Informed sources said the plant faced a technical fault because it was not being run as envisaged in the operational manual and the quality and quantity of the blast furnace and other input materials were not aligned to the machine design, affecting its production cycle rhythm and sustainability.
Given the fact that steel plants are run 24 hours for 365 days on 1600-1800 degree Celsius, any unplanned shutdown has serious consequences. Under similar circumstances, blast furnace No 2 of the plant had collapsed 14 months ago.
At risk are foreign exchange expenditures, balance of payments and non-utilisation of human resources, thereby strengthening monopoly of the private sector.
Instead of a metallurgical engineer or a business expert, mechanical engineer retired Maj Gen Zaheer Ahmed Khan was appointed Managing Director of PSM by the PML-N government in April to turn around the mills with a Rs18.5bn budget support. But PSM has added Rs53bn to its stock of debt and liabilities since June last year and about Rs18bn since the new manager took over early this year.
Mr Zaheer had promised 20pc capacity utilisation in July, but it stood at 7pc. The capacity utilisation stood at 11pc against a promise of 30pc in August and 21pc in September against the target of 40pc. Production flattened to a maximum of 1871 tons in October against the target of 46,000 tons (50pc capacity utilisation).
According to the sources, the MD has now sought another budget support of Rs8bn.
Interestingly, the PML-N government has informed the International Monetary Fund that PSM had suffered financial problems because of the 2008 global recession and that it had appointed a professional board of directors for its turnaround and subsequent sale.
But a cursory look at the board reveals that most of its members are government servants or belonging to state-owned companies.
“The present state of PSM was due to unchecked corruption, inefficiency, over-employment and government’s lukewarm attitude towards its revival,” former industries and production secretary Shafqat Naghmi reported in a summary sent to the Public Accounts Committee (PAC) of the National Assembly.
He said the problem started in 2008-09 when PSM had suffered Rs26.45bn operating losses.
The losses kept on increasing as 4,732 temporary and about 300 daily-wagers were regularised with backdated benefits from July 2010, despite strong opposition by the ministries of finance and industries and production.
The man responsible for the en mass regularisation was sacked on the orders of the PAC, reportedly because of his fake degree.
During the hearing of a suo motu case, the Supreme Court had ordered registration of cases against corrupt officials. The Federal Investigation Agency registered 10 corruption cases while a forensic audit of the production and sale and purchase deals was rejected by the PSM board when incumbent Finance Minister Ishaq Dar was chairman of the Senate standing committee on industries and production.
As a consequence, former prime minister Yousuf Raza Gilani had sacked the then PSM chief on corruption charges, but the FIA failed to make any recovery.
The Supreme Court had transferred the investigation to the National Accountability Bureau in May 2012 and directed it to complete the inquiry in three months. The case has been pending before the court and the NAB investigation is yet to produce any conclusive result.

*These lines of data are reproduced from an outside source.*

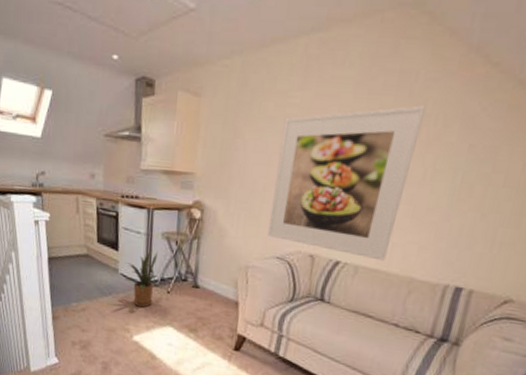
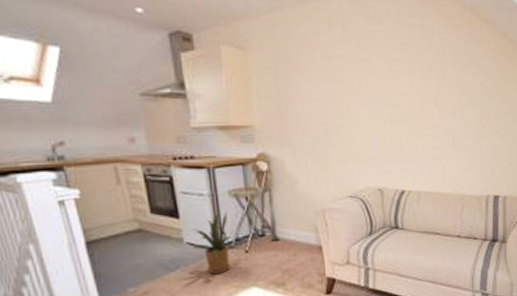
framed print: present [268,105,426,261] -> none [333,53,444,184]

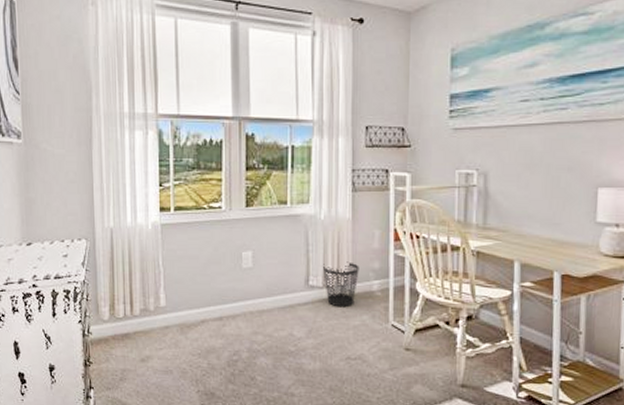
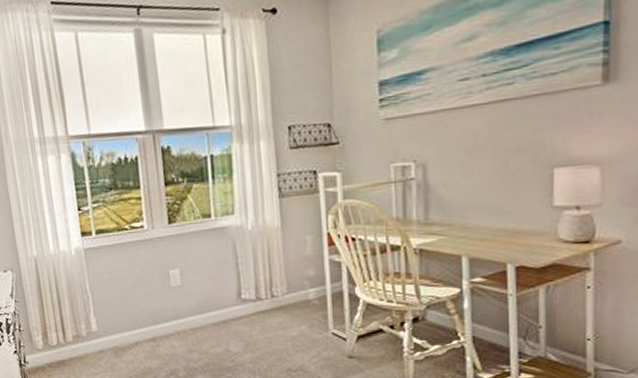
wastebasket: present [323,261,359,308] -> none [255,271,293,319]

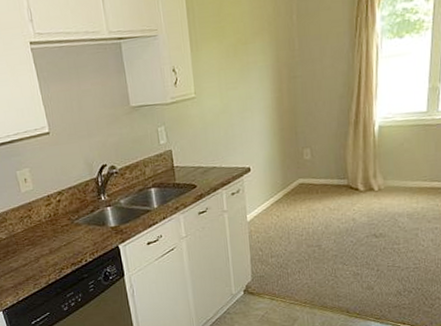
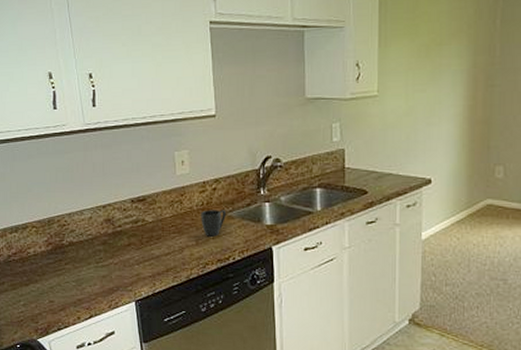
mug: none [50,219,73,244] -> present [201,210,226,237]

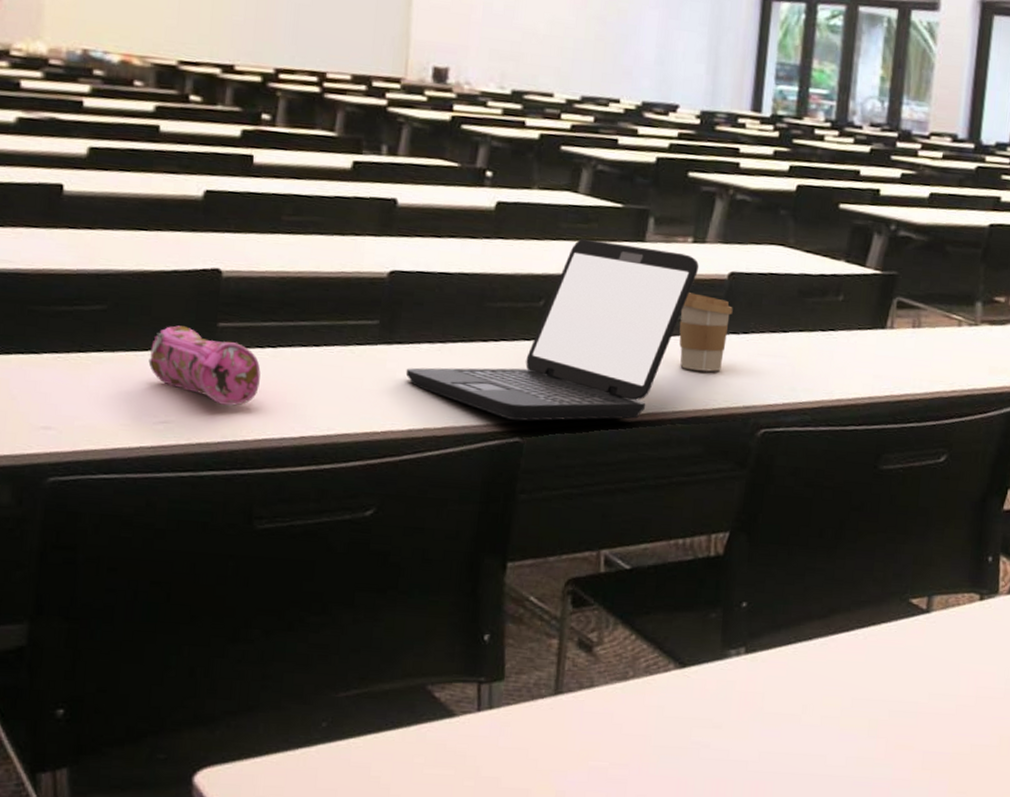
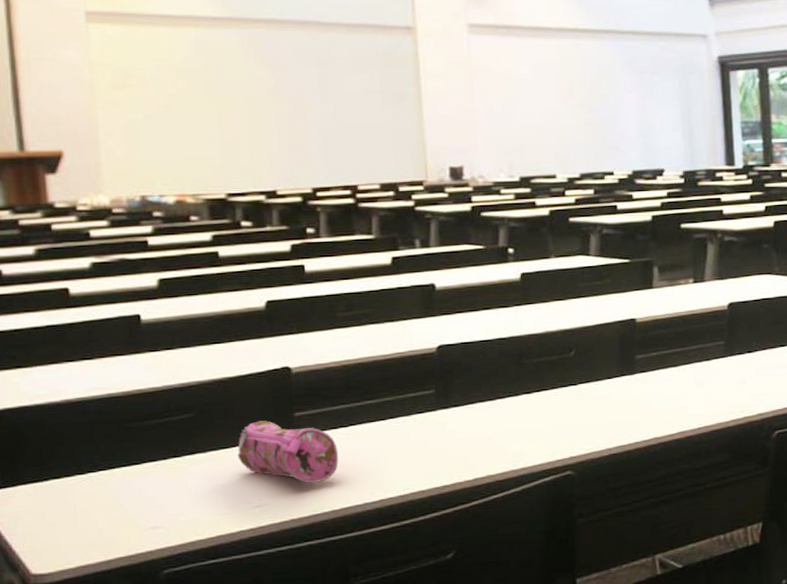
laptop: present [405,238,699,422] -> none [464,293,702,457]
coffee cup: present [679,292,733,372] -> none [692,325,736,391]

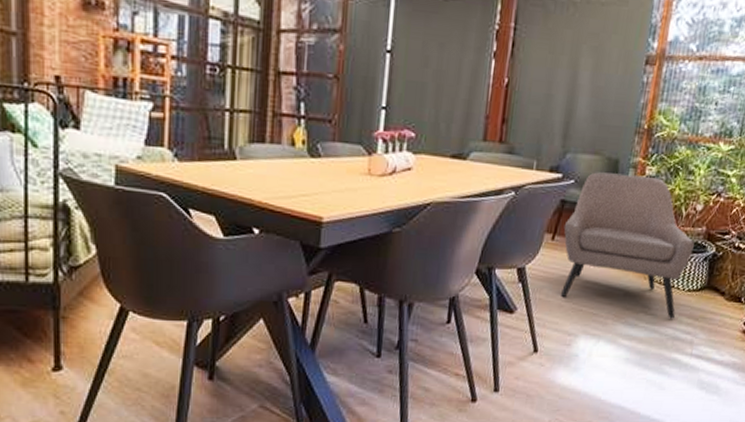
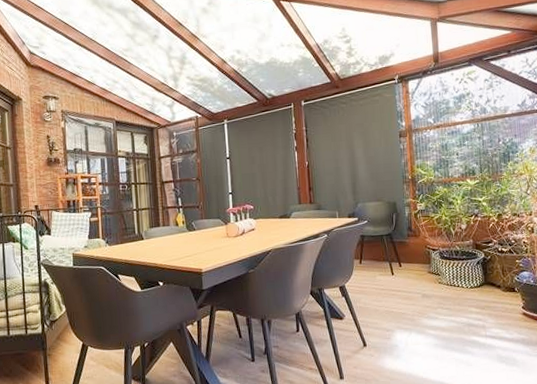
armchair: present [560,172,694,319] -> none [366,210,467,310]

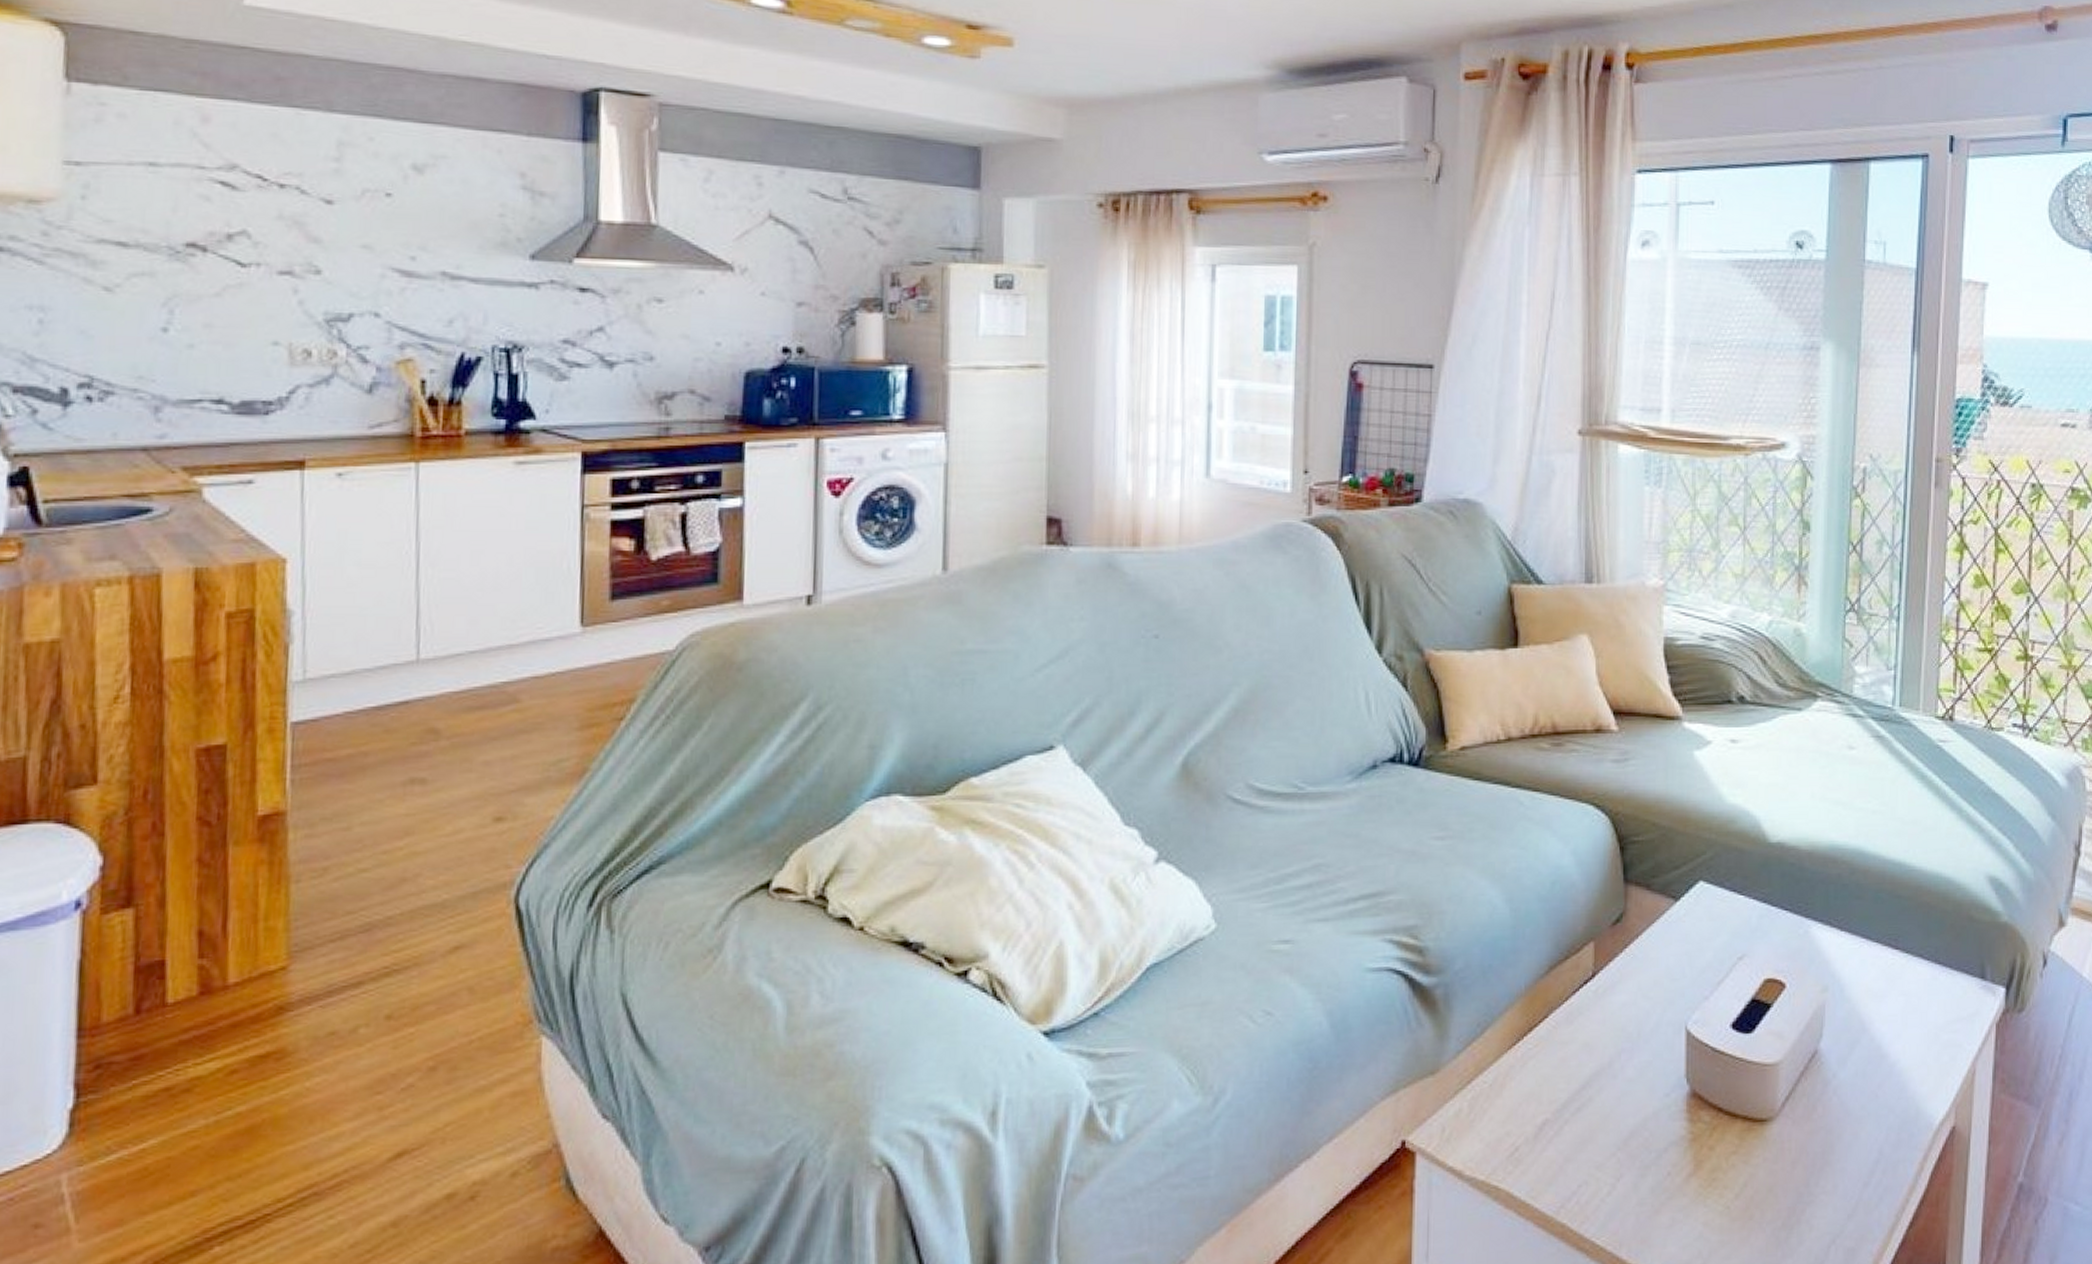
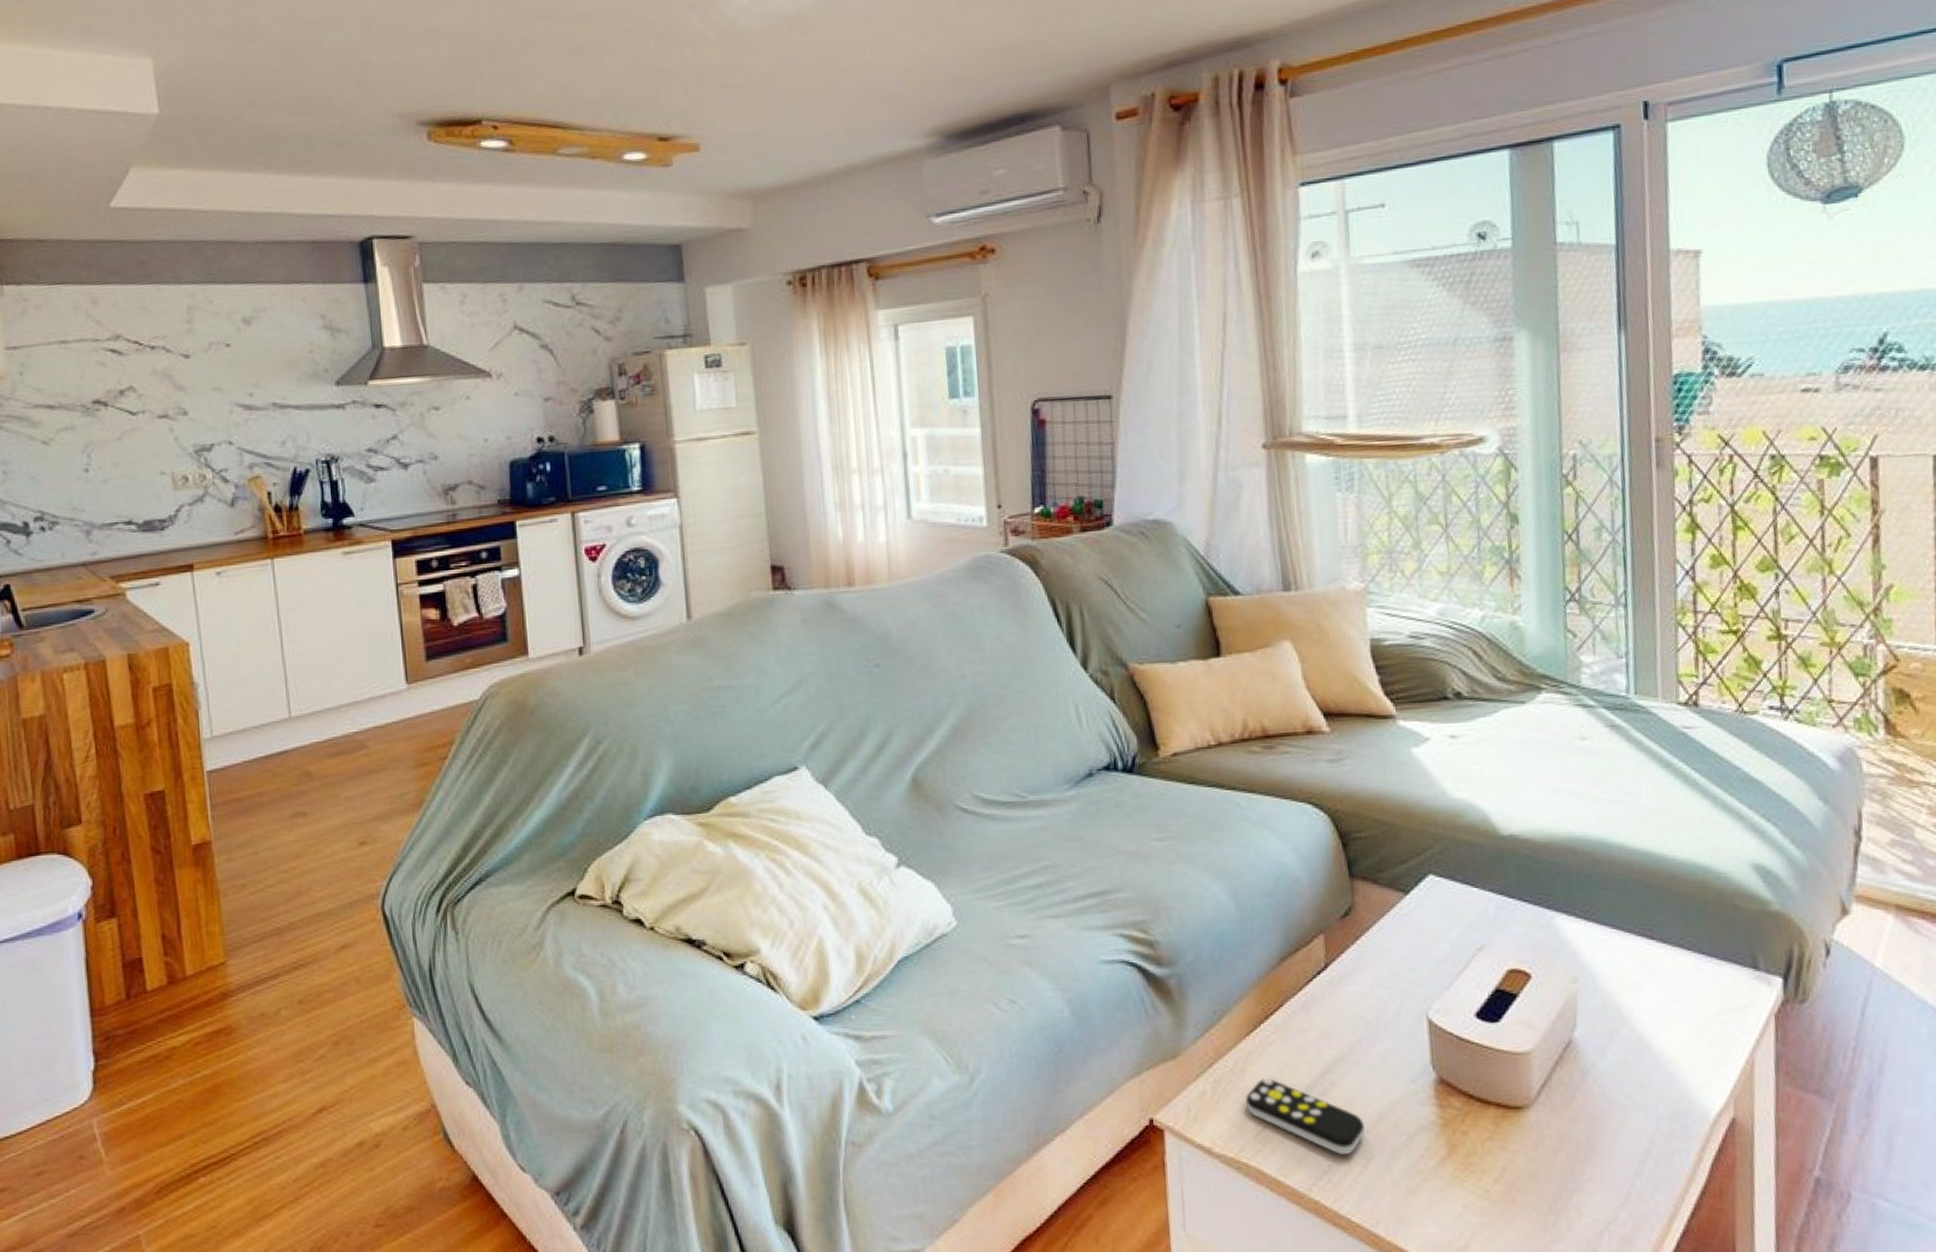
remote control: none [1502,1095,1616,1174] -> present [1246,1078,1365,1154]

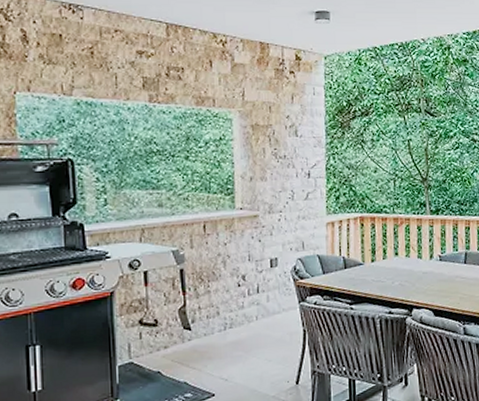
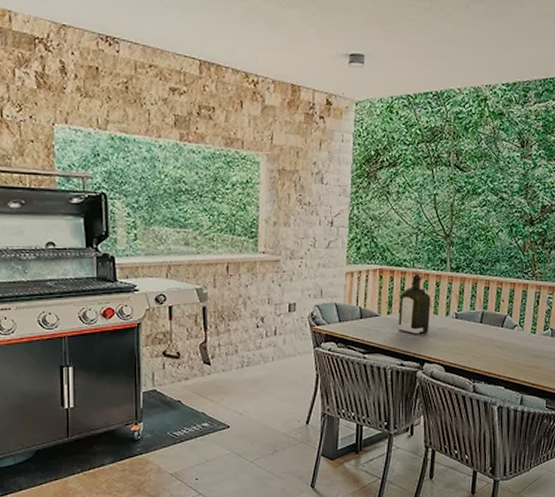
liquor: none [382,217,415,281] -> present [398,272,431,335]

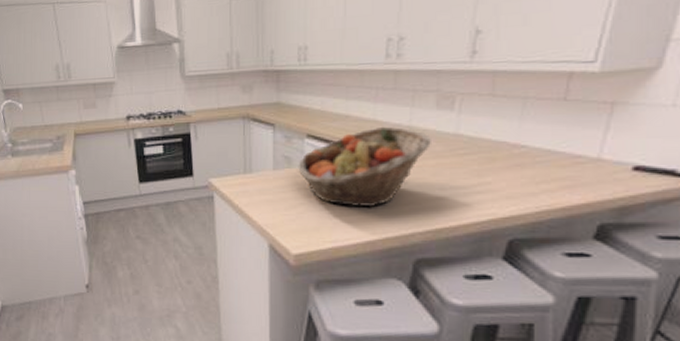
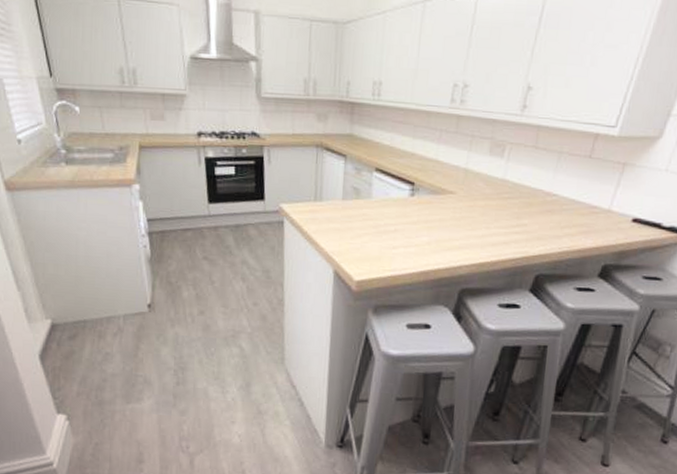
fruit basket: present [298,126,433,208] -> none [365,166,484,241]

Re: Pakistan Steel: slowly coming back on track

In NS's previous era I used to hear that Govt purposely dont want to fix Steel Mill problems to make sure Ittefaq foundry is flourished. No idea if its true.

Re: Pakistan Steel: slowly coming back on track

By the way
There is no production since last three weeks

Re: Pakistan Steel: slowly coming back on track

woh kesay?

how do you track production of steel?

Re: Pakistan Steel: slowly coming back on track

According to Dawn,

[quote]
Pakistan Steel Mills has remained shut for three weeks and there are no signs of its immediate revival.